Mindfulness is the practice whereby a person is intentionally aware of his or her thoughts and actions in the present moment, non-judgmentally. Mindfulness is applied to both bodily actions and the mind’s own thoughts and feelings. In Buddhism, the second kind of mindfulness is considered a prerequisite for developing insight and wisdom. Right Mindfulness is the seventh path from the Noble Eightfold Path, which is in its turn the fourth of the Four Noble Truths.
Examples from meditation and daily life
Right mindfulness is also known as Right Meditation.

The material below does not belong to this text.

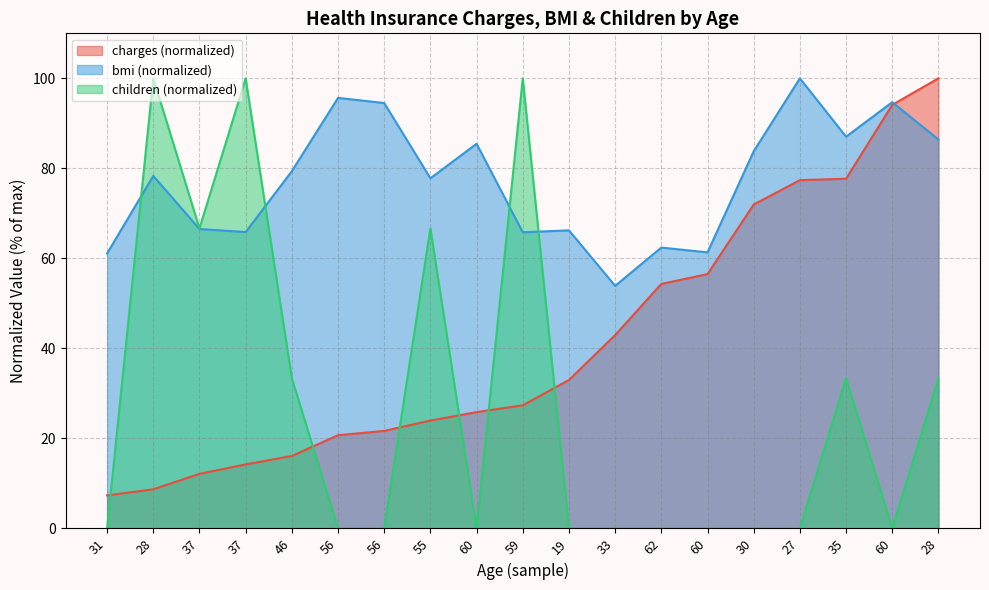

Between 46 and 28, which series saw the biggest shift?

avg_charges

The simplest, but also fundamental, example of mindfulness is to mentally give a verbal label to each inbreath and outbreath during sitting meditation. So, each time one breathes in, one thinks (e.g.) “rising”, and each time one breathes out, one thinks “falling”. In this type of meditation, the breath serves as a tether that the practitioner uses to bring his or her awareness back to the present moment. By residing more frequently in the present moment, practitioners believe that they are less influenced by the endless stream of thoughts, memories and wishes that characterize “mindless” existence.
Another example, this time not confined to sitting meditation: during a given day, one commits to mentally giving a verbal label to the position of the body whenever the position of the body changes. So, when one is sitting, one thinks to oneself “sitting”, without actually saying it out loud but just imagining saying it. Then, when one gets up, one thinks “standing up”, then after having gotten up one internally verbalizes “standing”. If one starts walking, then one thinks “walking”, and at the end of the day if one lies down then one thinks “lying down”.
Research and writing
Largely associated with Buddhism, the practice of mindfulness is also advocated by such people as medical researcher and author Dr. Jon Kabat-Zinn, psychologist Nathaniel Branden and philosopher Ayn Rand. Psychologist Ellen J. Langer has written several books on what she calls “Mindfulness,” (including a book with that title), which popularize the experimental work she’s done on the topic. She acknowledges similarities between the “Mindfulness” she investigates experimentally, but her research does not draw specifically on Buddhist or any similar tradition, and the practices she advocates for attaining mindfulness are not exactly the same. Mindfulness is a core exercise used in Dialectical behavior therapy, a psychosocial treatment Marsha M. Linehan developed for treating people with Borderline Personality Disorder, and is also used in some other newer psychotherapeutical methods, such as Acceptance and Commitment Therapy.